Należy wyraźnie podkreślić, że Kościół świętuje właśnie wejście Pana do Jerozolimy. Ziemska Służba Pana Jezusa trwała, zgodnie z powszechną opinią interpretatorów Pisma, około trzech lat. Według Ewangelii Łukasza Pan Jezus głosił kazania mając około trzydziestu lat (Łk 3:23). Głosił, błogosławił, uzdrawiał, oczyszczał trędowatych, wypędzał demony i przybliżał do siebie grzeszników i odrzucanych. A trzeba powiedzieć, że każde społeczeństwo ludzkie było i jest społeczeństwem podziału. Ludzkość jest wspólnotą podzielonych. Społeczeństwo ludu biblijnego czasów Jezusa Chrystusa było podzielone w najwyższym stopniu. Chorzy, grzesznicy i umarli byli odrzucani, poddani wiecznej kwarantannie. Ale Pan Jezus ponownie zebrał Swój Lud.

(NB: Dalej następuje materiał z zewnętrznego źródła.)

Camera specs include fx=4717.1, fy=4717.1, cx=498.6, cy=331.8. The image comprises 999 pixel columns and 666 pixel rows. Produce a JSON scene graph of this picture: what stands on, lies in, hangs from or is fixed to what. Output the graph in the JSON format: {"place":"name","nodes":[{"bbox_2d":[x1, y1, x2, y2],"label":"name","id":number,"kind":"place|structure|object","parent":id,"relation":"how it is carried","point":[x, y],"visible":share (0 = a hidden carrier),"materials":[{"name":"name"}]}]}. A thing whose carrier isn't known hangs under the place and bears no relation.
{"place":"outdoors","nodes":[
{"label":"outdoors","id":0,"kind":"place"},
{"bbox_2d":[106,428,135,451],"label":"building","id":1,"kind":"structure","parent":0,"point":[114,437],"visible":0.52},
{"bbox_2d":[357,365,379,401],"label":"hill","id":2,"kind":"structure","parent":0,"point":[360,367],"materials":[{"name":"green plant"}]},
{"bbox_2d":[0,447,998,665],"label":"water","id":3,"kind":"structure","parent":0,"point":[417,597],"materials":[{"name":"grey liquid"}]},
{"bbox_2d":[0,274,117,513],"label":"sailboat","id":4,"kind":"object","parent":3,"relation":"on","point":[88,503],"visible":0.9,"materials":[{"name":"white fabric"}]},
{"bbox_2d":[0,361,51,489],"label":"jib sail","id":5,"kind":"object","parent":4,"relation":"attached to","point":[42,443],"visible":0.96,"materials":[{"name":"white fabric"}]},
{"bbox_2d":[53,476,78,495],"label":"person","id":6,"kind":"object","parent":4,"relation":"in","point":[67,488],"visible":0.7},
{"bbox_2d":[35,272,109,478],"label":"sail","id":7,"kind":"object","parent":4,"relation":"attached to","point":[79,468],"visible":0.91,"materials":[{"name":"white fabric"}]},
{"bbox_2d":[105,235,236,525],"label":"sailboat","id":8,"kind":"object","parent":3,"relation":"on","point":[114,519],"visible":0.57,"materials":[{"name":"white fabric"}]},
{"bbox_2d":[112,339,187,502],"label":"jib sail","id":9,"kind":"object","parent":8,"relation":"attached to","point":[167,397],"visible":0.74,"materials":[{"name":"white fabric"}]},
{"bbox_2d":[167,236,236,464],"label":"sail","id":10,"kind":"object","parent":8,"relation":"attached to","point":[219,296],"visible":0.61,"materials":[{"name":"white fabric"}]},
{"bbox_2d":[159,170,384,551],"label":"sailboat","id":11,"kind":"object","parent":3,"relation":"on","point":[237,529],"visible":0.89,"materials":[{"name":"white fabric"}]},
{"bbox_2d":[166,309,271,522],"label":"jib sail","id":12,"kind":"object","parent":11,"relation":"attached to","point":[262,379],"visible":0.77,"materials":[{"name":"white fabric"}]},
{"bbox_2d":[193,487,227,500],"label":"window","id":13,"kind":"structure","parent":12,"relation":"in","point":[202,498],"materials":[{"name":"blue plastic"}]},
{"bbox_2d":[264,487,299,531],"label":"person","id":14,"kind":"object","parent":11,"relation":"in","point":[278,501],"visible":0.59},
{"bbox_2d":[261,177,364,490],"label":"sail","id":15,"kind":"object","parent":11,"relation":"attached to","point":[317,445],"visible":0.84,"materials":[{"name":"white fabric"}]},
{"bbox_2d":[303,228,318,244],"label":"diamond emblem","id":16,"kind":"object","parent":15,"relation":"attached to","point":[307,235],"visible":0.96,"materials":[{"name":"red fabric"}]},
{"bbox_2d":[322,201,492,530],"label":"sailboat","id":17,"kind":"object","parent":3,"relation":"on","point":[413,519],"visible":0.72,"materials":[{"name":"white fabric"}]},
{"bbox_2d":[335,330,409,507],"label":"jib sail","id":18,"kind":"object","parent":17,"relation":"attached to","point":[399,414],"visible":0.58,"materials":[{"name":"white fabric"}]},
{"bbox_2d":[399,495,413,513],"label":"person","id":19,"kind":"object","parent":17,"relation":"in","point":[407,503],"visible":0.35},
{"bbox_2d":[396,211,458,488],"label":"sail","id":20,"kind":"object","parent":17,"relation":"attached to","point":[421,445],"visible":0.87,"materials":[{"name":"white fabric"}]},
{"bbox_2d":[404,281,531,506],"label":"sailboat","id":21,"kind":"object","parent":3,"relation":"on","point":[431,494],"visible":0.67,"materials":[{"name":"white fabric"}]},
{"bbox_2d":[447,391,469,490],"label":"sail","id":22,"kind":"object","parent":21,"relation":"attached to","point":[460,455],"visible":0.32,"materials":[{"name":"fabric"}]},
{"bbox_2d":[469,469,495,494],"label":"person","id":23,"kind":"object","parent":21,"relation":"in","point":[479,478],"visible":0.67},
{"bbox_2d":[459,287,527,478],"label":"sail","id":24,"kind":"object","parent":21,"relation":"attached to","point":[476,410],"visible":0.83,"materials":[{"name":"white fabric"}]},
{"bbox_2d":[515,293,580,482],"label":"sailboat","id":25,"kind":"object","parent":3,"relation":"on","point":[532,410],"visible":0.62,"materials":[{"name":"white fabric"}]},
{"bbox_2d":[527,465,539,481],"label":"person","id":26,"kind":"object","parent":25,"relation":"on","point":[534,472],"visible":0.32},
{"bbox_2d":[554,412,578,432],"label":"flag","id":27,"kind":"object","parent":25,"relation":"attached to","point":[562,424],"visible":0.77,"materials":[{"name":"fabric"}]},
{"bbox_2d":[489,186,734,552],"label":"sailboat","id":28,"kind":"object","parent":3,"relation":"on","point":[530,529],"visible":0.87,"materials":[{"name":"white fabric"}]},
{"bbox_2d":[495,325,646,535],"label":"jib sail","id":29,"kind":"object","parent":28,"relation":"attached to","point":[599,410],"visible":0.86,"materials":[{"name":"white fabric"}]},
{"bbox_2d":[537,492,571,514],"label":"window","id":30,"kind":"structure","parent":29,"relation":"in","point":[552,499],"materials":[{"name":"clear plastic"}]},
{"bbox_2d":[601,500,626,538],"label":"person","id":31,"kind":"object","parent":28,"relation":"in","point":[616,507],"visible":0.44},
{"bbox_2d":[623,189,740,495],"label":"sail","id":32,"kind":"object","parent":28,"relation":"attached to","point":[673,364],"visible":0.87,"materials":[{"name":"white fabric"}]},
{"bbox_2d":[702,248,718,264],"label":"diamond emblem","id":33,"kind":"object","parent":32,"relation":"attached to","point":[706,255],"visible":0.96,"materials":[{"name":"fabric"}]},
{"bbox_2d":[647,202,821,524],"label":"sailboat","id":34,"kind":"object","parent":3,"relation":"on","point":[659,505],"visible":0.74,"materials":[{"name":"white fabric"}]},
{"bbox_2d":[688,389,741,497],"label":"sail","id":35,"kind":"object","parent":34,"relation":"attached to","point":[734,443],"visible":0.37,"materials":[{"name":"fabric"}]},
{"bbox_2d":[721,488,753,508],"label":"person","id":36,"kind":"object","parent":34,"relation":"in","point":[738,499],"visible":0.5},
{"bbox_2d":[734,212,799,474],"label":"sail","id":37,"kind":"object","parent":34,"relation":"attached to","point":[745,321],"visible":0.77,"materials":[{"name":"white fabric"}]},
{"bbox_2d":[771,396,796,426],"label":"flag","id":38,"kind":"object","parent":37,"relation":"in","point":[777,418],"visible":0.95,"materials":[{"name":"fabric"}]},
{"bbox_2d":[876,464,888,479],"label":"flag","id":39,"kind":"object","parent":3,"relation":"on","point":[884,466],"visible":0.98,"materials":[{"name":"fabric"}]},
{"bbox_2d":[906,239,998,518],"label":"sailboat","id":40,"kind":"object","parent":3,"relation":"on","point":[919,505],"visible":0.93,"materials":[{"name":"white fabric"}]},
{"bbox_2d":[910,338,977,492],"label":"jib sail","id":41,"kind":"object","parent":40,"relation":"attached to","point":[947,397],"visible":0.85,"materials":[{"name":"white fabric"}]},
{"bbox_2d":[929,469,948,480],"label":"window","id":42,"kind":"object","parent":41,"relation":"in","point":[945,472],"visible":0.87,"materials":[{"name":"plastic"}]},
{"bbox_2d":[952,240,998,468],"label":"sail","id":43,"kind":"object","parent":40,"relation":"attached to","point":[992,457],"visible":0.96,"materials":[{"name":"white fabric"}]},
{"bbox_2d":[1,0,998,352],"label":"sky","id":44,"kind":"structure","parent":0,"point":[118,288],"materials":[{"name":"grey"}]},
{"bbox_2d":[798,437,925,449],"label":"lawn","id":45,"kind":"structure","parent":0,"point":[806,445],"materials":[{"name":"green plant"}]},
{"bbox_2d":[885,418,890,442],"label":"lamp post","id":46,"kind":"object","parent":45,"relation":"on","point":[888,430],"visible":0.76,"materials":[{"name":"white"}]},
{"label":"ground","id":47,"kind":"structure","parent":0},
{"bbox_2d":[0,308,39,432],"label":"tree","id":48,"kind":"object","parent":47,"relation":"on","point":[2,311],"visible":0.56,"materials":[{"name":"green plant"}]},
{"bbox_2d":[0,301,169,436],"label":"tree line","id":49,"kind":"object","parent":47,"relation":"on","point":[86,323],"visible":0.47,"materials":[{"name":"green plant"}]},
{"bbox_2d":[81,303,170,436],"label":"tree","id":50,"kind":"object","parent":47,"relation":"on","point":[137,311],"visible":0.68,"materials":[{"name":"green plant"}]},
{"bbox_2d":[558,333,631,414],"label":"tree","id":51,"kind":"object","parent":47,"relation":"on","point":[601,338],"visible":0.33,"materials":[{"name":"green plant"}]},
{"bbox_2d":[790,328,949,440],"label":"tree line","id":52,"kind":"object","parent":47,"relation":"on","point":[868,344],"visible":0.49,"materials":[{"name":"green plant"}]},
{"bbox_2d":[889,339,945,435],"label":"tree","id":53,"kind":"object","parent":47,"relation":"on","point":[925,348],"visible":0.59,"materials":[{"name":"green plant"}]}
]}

Aby zbawcza służba Pana Jezusa ostatecznie się spełniła, musiał stać się królem. W tym celu wkroczył do Jerozolimy. Spełniając proroctwa o Mesjaszu, siadł na osiołka - tym jedynym zwierzęciu utrwalonym w Pismach, które okazało się zdolne do widzenia aniołów i mówienia ludzkim językiem. "Oślica, widząc Anioła Pańskiego, położyła się pod Balaamem i Bałaam wybuchnął wielkim gniewem, i zaczął okładać oślicę kijem. I Pan otworzył usta oślicy, a ona rzekła do Balaama „Cóż ci uczyniłam, żeś mnie zbił już trzy razy?” (Lb 22,27-28).

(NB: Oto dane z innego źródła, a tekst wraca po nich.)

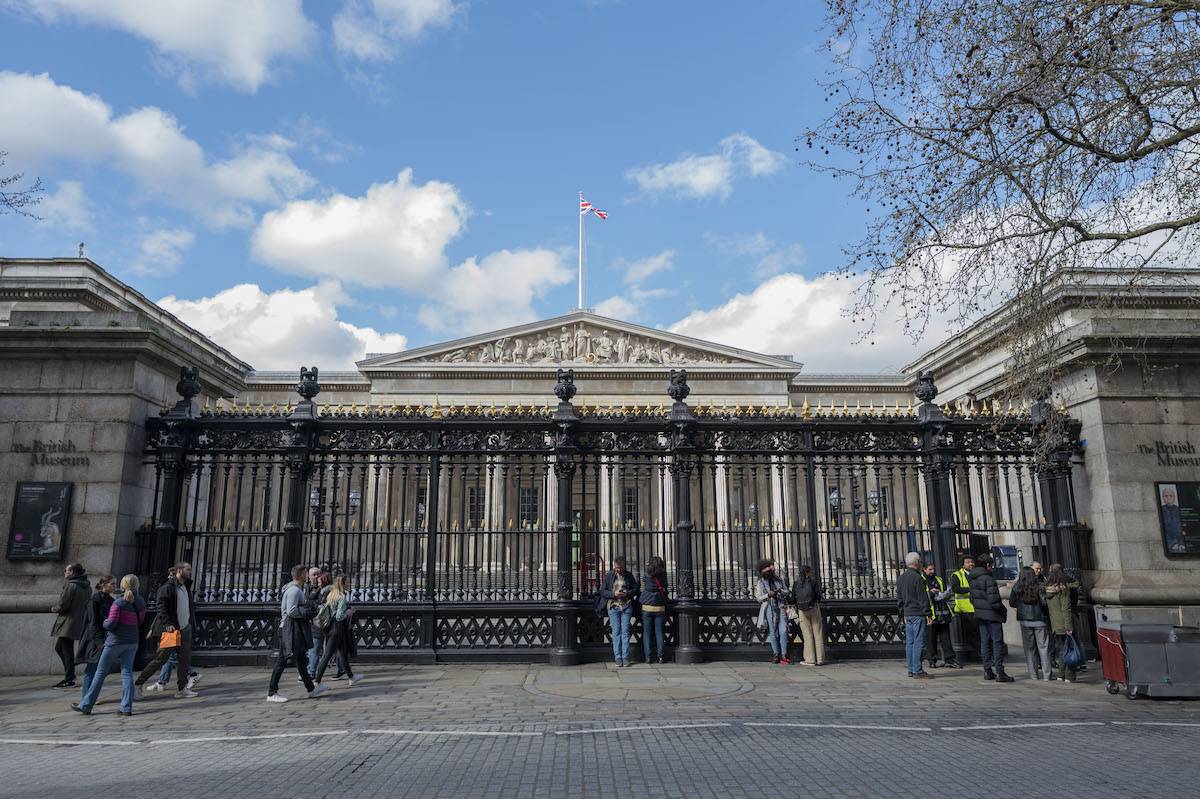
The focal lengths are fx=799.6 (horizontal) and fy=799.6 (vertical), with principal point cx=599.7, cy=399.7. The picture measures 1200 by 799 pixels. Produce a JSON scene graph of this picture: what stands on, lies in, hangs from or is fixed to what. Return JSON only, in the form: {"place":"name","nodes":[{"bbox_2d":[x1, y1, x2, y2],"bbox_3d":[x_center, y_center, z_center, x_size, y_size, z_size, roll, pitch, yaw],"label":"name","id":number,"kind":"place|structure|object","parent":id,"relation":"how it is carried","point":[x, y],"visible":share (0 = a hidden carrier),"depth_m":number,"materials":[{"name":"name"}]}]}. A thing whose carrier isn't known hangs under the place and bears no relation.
{"place":"outdoors","nodes":[
{"label":"outdoors","id":0,"kind":"place"},
{"bbox_2d":[0,257,255,676],"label":"stone wall","id":1,"kind":"structure","parent":0,"point":[1,497],"depth_m":13.14,"materials":[{"name":"grey stone"}]},
{"bbox_2d":[7,481,72,559],"bbox_3d":[-8.631,1.877,12.323,0.796,1.200,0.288,0,-11,-1],"label":"information board","id":2,"kind":"object","parent":1,"relation":"attached to","point":[36,539],"visible":0.98,"depth_m":12.30,"materials":[{"name":"black"}]},
{"bbox_2d":[9,437,88,468],"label":"wall lettering","id":3,"kind":"object","parent":1,"relation":"attached to","point":[69,443],"visible":0.95,"depth_m":13.03,"materials":[{"name":"black metal"}]},
{"bbox_2d":[78,241,85,257],"bbox_3d":[-10.430,-2.976,16.063,0.152,0.443,0.165,0,-11,-1],"label":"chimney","id":4,"kind":"object","parent":1,"relation":"attached to","point":[81,245],"visible":0.71,"depth_m":16.04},
{"bbox_2d":[0,70,317,226],"label":"cloud","id":5,"kind":"structure","parent":0,"point":[55,138],"materials":[{"name":"white"}]},
{"bbox_2d":[131,223,194,275],"label":"cloud","id":6,"kind":"structure","parent":0,"point":[181,241],"materials":[{"name":"white"}]},
{"bbox_2d":[7,0,320,93],"label":"cloud","id":7,"kind":"structure","parent":0,"point":[250,52],"materials":[{"name":"white"}]},
{"bbox_2d":[154,280,408,367],"label":"cloud","id":8,"kind":"structure","parent":0,"point":[318,315],"materials":[{"name":"white"}]},
{"bbox_2d":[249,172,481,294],"label":"cloud","id":9,"kind":"structure","parent":0,"point":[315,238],"materials":[{"name":"white"}]},
{"bbox_2d":[329,0,462,60],"label":"cloud","id":10,"kind":"structure","parent":0,"point":[414,12],"materials":[{"name":"white"}]},
{"bbox_2d":[411,245,573,336],"label":"cloud","id":11,"kind":"structure","parent":0,"point":[515,285],"materials":[{"name":"white"}]},
{"bbox_2d":[180,306,963,592],"label":"building","id":12,"kind":"structure","parent":0,"point":[602,536],"materials":[{"name":"stone"}]},
{"bbox_2d":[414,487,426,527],"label":"window","id":13,"kind":"structure","parent":12,"relation":"in","point":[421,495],"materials":[{"name":"black glass"}]},
{"bbox_2d":[468,485,484,526],"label":"window","id":14,"kind":"structure","parent":12,"relation":"in","point":[477,513],"depth_m":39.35,"materials":[{"name":"black glass"}]},
{"bbox_2d":[519,486,538,525],"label":"window","id":15,"kind":"structure","parent":12,"relation":"in","point":[524,501],"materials":[{"name":"black glass"}]},
{"bbox_2d":[578,192,584,310],"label":"flagpole","id":16,"kind":"object","parent":12,"relation":"on","point":[581,213],"visible":0.56,"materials":[{"name":"white metal"}]},
{"bbox_2d":[580,197,608,220],"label":"flag","id":17,"kind":"object","parent":16,"relation":"attached to","point":[602,215],"visible":0.89,"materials":[{"name":"fabric"}]},
{"bbox_2d":[572,510,596,576],"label":"door","id":18,"kind":"structure","parent":12,"relation":"in","point":[574,548],"depth_m":36.38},
{"bbox_2d":[430,326,745,364],"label":"relief sculpture","id":19,"kind":"object","parent":12,"relation":"attached to","point":[604,338],"visible":0.75,"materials":[{"name":"stone"}]},
{"bbox_2d":[622,487,638,526],"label":"window","id":20,"kind":"structure","parent":12,"relation":"in","point":[628,499],"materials":[{"name":"black glass"}]},
{"bbox_2d":[0,661,1199,739],"label":"pavement","id":21,"kind":"structure","parent":0,"point":[170,699],"materials":[{"name":"grey stone"}]},
{"bbox_2d":[51,562,89,687],"bbox_3d":[-7.456,3.158,11.256,0.532,1.677,0.566,0,-11,-1],"label":"man","id":22,"kind":"object","parent":21,"relation":"on","point":[76,597],"visible":0.91,"depth_m":11.15},
{"bbox_2d":[77,573,117,698],"bbox_3d":[-6.312,2.978,10.054,0.552,1.502,0.615,0,-11,-1],"label":"woman","id":23,"kind":"object","parent":21,"relation":"on","point":[102,599],"visible":0.57,"depth_m":9.99},
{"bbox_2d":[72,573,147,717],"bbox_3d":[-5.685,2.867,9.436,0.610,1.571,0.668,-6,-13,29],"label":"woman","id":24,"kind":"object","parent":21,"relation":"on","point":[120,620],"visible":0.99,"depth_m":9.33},
{"bbox_2d":[133,563,203,697],"bbox_3d":[-5.693,3.021,10.581,0.618,1.695,0.707,-5,-12,24],"label":"man","id":25,"kind":"object","parent":21,"relation":"on","point":[181,567],"visible":0.88,"depth_m":10.47},
{"bbox_2d":[158,627,180,650],"bbox_3d":[-5.493,3.070,10.225,0.362,0.274,0.237,0,-11,-1],"label":"orange bag","id":26,"kind":"object","parent":25,"relation":"in","point":[170,637],"visible":0.94,"depth_m":10.13,"materials":[{"name":"orange"}]},
{"bbox_2d":[267,564,325,702],"bbox_3d":[-3.971,3.027,10.520,0.644,1.722,0.599,-3,-11,12],"label":"man","id":27,"kind":"object","parent":21,"relation":"on","point":[294,616],"visible":0.99,"depth_m":10.38},
{"bbox_2d":[305,567,331,676],"bbox_3d":[-4.197,3.321,11.984,0.565,1.606,0.616,0,-11,-1],"label":"person","id":28,"kind":"object","parent":21,"relation":"on","point":[322,576],"visible":0.5,"depth_m":11.87},
{"bbox_2d":[313,572,360,686],"bbox_3d":[-3.723,3.266,11.409,0.532,1.562,0.701,0,-11,-1],"label":"woman","id":29,"kind":"object","parent":21,"relation":"on","point":[341,606],"visible":0.96,"depth_m":11.26},
{"bbox_2d":[314,597,332,631],"bbox_3d":[-3.833,3.016,11.165,0.336,0.395,0.394,0,-11,-1],"label":"backpack","id":30,"kind":"object","parent":29,"relation":"on","point":[325,616],"visible":0.73,"depth_m":11.03,"materials":[{"name":"grey fabric"}]},
{"bbox_2d":[135,376,1094,664],"bbox_3d":[0.157,2.040,13.886,18.505,5.013,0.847,0,-11,-1],"label":"iron gate","id":31,"kind":"structure","parent":21,"relation":"on","point":[813,532],"depth_m":13.78,"materials":[{"name":"black metal"}]},
{"bbox_2d":[176,366,200,404],"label":"finial","id":32,"kind":"object","parent":31,"relation":"on","point":[193,392],"visible":0.97,"depth_m":13.73,"materials":[{"name":"black metal"}]},
{"bbox_2d":[297,366,319,403],"bbox_3d":[-5.167,-0.276,14.172,0.427,0.646,0.430,0,-11,-1],"label":"finial","id":33,"kind":"object","parent":31,"relation":"on","point":[306,390],"visible":0.98,"depth_m":14.08,"materials":[{"name":"black metal"}]},
{"bbox_2d":[554,369,575,404],"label":"finial","id":34,"kind":"object","parent":31,"relation":"on","point":[569,390],"visible":0.97,"depth_m":14.91,"materials":[{"name":"black metal"}]},
{"bbox_2d":[667,369,689,403],"bbox_3d":[1.489,-0.256,15.081,0.473,0.667,0.477,0,-11,-1],"label":"finial","id":35,"kind":"object","parent":31,"relation":"on","point":[679,383],"visible":0.98,"depth_m":14.97,"materials":[{"name":"metal"}]},
{"bbox_2d":[914,370,937,405],"bbox_3d":[5.770,-0.224,14.119,0.432,0.614,0.435,0,-11,-1],"label":"finial","id":36,"kind":"object","parent":31,"relation":"on","point":[928,392],"visible":0.97,"depth_m":14.02,"materials":[{"name":"black metal"}]},
{"bbox_2d":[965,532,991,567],"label":"sign","id":37,"kind":"object","parent":31,"relation":"attached to","point":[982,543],"visible":0.51,"depth_m":13.31,"materials":[{"name":"black"}]},
{"bbox_2d":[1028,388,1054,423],"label":"finial","id":38,"kind":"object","parent":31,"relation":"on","point":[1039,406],"visible":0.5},
{"bbox_2d":[595,559,639,666],"bbox_3d":[0.298,3.477,13.039,0.664,1.711,0.658,-8,-14,35],"label":"woman","id":39,"kind":"object","parent":21,"relation":"on","point":[621,583],"visible":0.99,"depth_m":12.89},
{"bbox_2d":[638,556,668,664],"bbox_3d":[0.870,3.536,13.400,0.577,1.739,0.638,0,-11,-1],"label":"woman","id":40,"kind":"object","parent":21,"relation":"on","point":[658,609],"visible":1,"depth_m":13.26},
{"bbox_2d":[754,560,792,664],"bbox_3d":[2.882,3.528,13.307,0.597,1.684,0.622,0,-11,-1],"label":"woman","id":41,"kind":"object","parent":21,"relation":"on","point":[762,588],"visible":0.97,"depth_m":13.20},
{"bbox_2d":[792,565,826,666],"bbox_3d":[3.390,3.496,13.015,0.560,1.607,0.648,0,-11,-1],"label":"woman","id":42,"kind":"object","parent":21,"relation":"on","point":[813,627],"visible":0.99,"depth_m":12.85},
{"bbox_2d":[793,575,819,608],"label":"backpack","id":43,"kind":"object","parent":42,"relation":"on","point":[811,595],"visible":0.85,"depth_m":12.77,"materials":[{"name":"black fabric"}]},
{"bbox_2d":[896,553,931,678],"bbox_3d":[4.738,3.239,12.019,0.608,1.770,0.584,5,-12,-25],"label":"man","id":44,"kind":"object","parent":21,"relation":"on","point":[921,639],"visible":0.99,"depth_m":11.85},
{"bbox_2d":[921,562,959,669],"bbox_3d":[5.485,3.528,13.130,0.664,1.626,0.633,5,-12,-27],"label":"man","id":45,"kind":"object","parent":21,"relation":"on","point":[931,576],"visible":0.76,"depth_m":12.92},
{"bbox_2d":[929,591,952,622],"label":"handbag","id":46,"kind":"object","parent":45,"relation":"on","point":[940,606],"visible":0.66,"depth_m":12.84,"materials":[{"name":"black"}]},
{"bbox_2d":[947,553,978,663],"bbox_3d":[6.038,3.444,13.263,0.592,1.764,0.738,-5,-12,23],"label":"man","id":47,"kind":"object","parent":21,"relation":"on","point":[966,609],"visible":0.65,"depth_m":13.09},
{"bbox_2d":[966,561,1012,683],"bbox_3d":[5.704,3.228,11.769,0.565,1.700,0.587,3,-12,-18],"label":"man","id":48,"kind":"object","parent":21,"relation":"on","point":[989,620],"visible":0.99,"depth_m":11.60},
{"bbox_2d":[1008,564,1052,681],"bbox_3d":[6.157,3.187,11.474,0.533,1.622,0.552,0,-11,-1],"label":"woman","id":49,"kind":"object","parent":21,"relation":"on","point":[1025,599],"visible":0.95,"depth_m":11.37},
{"bbox_2d":[1042,564,1078,683],"bbox_3d":[6.505,3.168,11.360,0.520,1.613,0.547,0,-11,-1],"label":"woman","id":50,"kind":"object","parent":21,"relation":"on","point":[1057,611],"visible":0.83,"depth_m":11.27},
{"bbox_2d":[1060,631,1084,669],"bbox_3d":[6.538,3.503,11.115,0.336,0.456,0.405,0,-11,-1],"label":"blue bag","id":51,"kind":"object","parent":50,"relation":"in","point":[1072,655],"visible":0.9,"depth_m":10.99,"materials":[{"name":"blue"}]},
{"bbox_2d":[1095,606,1199,699],"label":"cart","id":52,"kind":"object","parent":21,"relation":"on","point":[1130,655],"visible":0.99,"depth_m":9.87,"materials":[{"name":"metal"}]},
{"bbox_2d":[0,0,1199,363],"label":"sky","id":53,"kind":"structure","parent":0,"point":[395,161],"materials":[{"name":"blue"}]},
{"bbox_2d":[1,714,1198,798],"label":"road","id":54,"kind":"structure","parent":0,"point":[1156,739],"materials":[{"name":"grey stone"}]},
{"bbox_2d":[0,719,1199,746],"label":"road marking","id":55,"kind":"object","parent":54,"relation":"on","point":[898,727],"visible":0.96,"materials":[{"name":"white paint"}]},
{"bbox_2d":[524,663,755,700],"label":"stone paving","id":56,"kind":"structure","parent":0,"point":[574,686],"visible":0.93,"materials":[{"name":"grey stone"}]},
{"bbox_2d":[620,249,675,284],"label":"cloud","id":57,"kind":"structure","parent":0,"point":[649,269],"materials":[{"name":"white"}]},
{"bbox_2d":[629,134,781,200],"label":"cloud","id":58,"kind":"structure","parent":0,"point":[703,180],"materials":[{"name":"white"}]},
{"bbox_2d":[667,265,970,369],"label":"cloud","id":59,"kind":"structure","parent":0,"point":[729,315],"materials":[{"name":"white"}]},
{"bbox_2d":[907,265,1199,655],"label":"stone wall","id":60,"kind":"structure","parent":0,"point":[1177,562],"depth_m":13.24,"materials":[{"name":"grey stone"}]},
{"bbox_2d":[1140,439,1199,467],"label":"wall lettering","id":61,"kind":"object","parent":60,"relation":"attached to","point":[1168,457],"visible":0.97,"depth_m":13.41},
{"bbox_2d":[1155,478,1199,557],"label":"information board","id":62,"kind":"object","parent":60,"relation":"attached to","point":[1165,525],"visible":0.98,"depth_m":12.33,"materials":[{"name":"black"}]},
{"label":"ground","id":63,"kind":"structure","parent":0},
{"bbox_2d":[0,150,45,218],"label":"tree branch","id":64,"kind":"object","parent":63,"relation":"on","point":[8,203],"visible":1,"depth_m":15.65,"materials":[{"name":"plant"}]},
{"bbox_2d":[308,465,362,528],"bbox_3d":[-8.819,4.314,25.977,2.492,4.436,0.562,0,-11,-1],"label":"street lamp","id":65,"kind":"object","parent":63,"relation":"on","point":[355,495],"visible":0.38,"depth_m":26.10,"materials":[{"name":"black metal"}]},
{"bbox_2d":[577,552,603,596],"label":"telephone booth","id":66,"kind":"object","parent":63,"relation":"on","point":[585,569],"visible":0.61,"depth_m":16.56,"materials":[{"name":"red"}]},
{"bbox_2d":[827,467,879,577],"bbox_3d":[10.415,5.332,32.198,2.781,5.494,0.665,0,-11,-1],"label":"street lamp","id":67,"kind":"object","parent":63,"relation":"on","point":[839,499],"visible":0.6,"depth_m":32.29,"materials":[{"name":"black metal"}]},
{"bbox_2d":[800,0,1199,470],"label":"bare tree","id":68,"kind":"object","parent":63,"relation":"on","point":[1053,131],"visible":0.98,"depth_m":8.33,"materials":[{"name":"plant"}]},
{"bbox_2d":[990,544,1022,581],"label":"vehicle","id":69,"kind":"object","parent":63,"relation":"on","point":[1008,571],"visible":0.76,"depth_m":13.35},
{"bbox_2d":[1029,561,1046,586],"bbox_3d":[7.082,3.339,12.775,0.519,1.403,0.666,-3,-11,14],"label":"person","id":70,"kind":"object","parent":63,"relation":"on","point":[1036,567],"visible":0.21,"depth_m":12.95}
]}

Wejście Pana Jezusa do Jerozolimy było utrudnione przez przedstawicieli izraelskiej władzy religijnej. Próbowali oni powstrzymać przyjście Mesjasza: "Lecz arcykapłani i uczeni w Piśmie - widząc cuda, które uczynił, i dzieci wołające w świątyni: «Hosanna Synowi Dawida» - oburzyli się i rzekli do Niego: «Słyszysz, co one mówią?» A Jezus im odpowiedział: «Tak jest. Czy nigdy nie czytaliście: Z ust niemowląt i ssących zgotowałeś sobie chwałę" (Mt, 21, 15-16).

Pan przyszedł jako Mesjasz, wszedł do Jerozolimy, aby zasiąść na tronie. Aby właściwie uczcić wejście Pana, z myśli o tym wydarzeniu należy wykluczyć wszelki fatalizm.

Pan mógł zapanować nad Izraelem i Jego Mesjanizm mógł się spełnić. Ale został odrzucony i jego mesjanizm został wstrzymany. Wstrzymany przez przywódców religijnych i politycznych ludu oraz przez władzę imperium rzymskiego w osobie Piłata. Tak jak współcześni władcy wprowadzają stan wyjątkowy i zawieszają prawo, tak ówcześni rządcy próbowali powstrzymać mesjanizm Jezusowy.

Pan wszedł do Jerozolimy i wstąpił na Swój prawdziwy Tron, którym stał się Krzyż. To na Krzyżu Pan zjednoczył i objął swymi ludzkimi, okaleczonymi, ale tym bardziej wszechmocnymi rękami cały rodzaj ludzki i cały wszechświat. Od tego momentu Historia przerodziła się w oczekiwanie. I dlatego wejście Pana do Jerozolimy jest eschatologicznym, oczekiwanym świętem. Święto Przyszłości. Historia stała się czasem przygotowaniem Tronu. „Przygotowanie tronu” jest jednym z najważniejszych obrazów w starożytnych cerkwiach.

Radość uczniów, spontaniczny gest zwykłych ludzi, którzy kładą szaty na drodze Króla - jakby zapowiadając nagość chrzcielnicy i - obecnie zupełnie zapomniane znaczenie gałęzi palmowych. Według ówczesnej świadomości Izraela gałązka palmowa w dłoniach ludu była symbolem niezależności od Cesarstwa Rzymskiego!

"W tym dniu łaska Ducha Świętego zebrała nas, abyśmy my wszyscy, biorąc Twój Krzyż, głosimy, Błogosławiony, który idzie w imię Pana! Hosanna na wysokości " - śpiewana jest w modlitwie w trakcie święta na nieszporach. Ważne jest, aby pamiętać i rozumieć, że gałązki palmy, wierzby i wszelkie inne gałęzie w naszych rękach w tym dniu są znakiem naszej, w Chrystusie, niezależności od ... piekła i śmierci. "Albowiem pochłonięta będzie śmierć na wieki" (Izajasz 25, 8).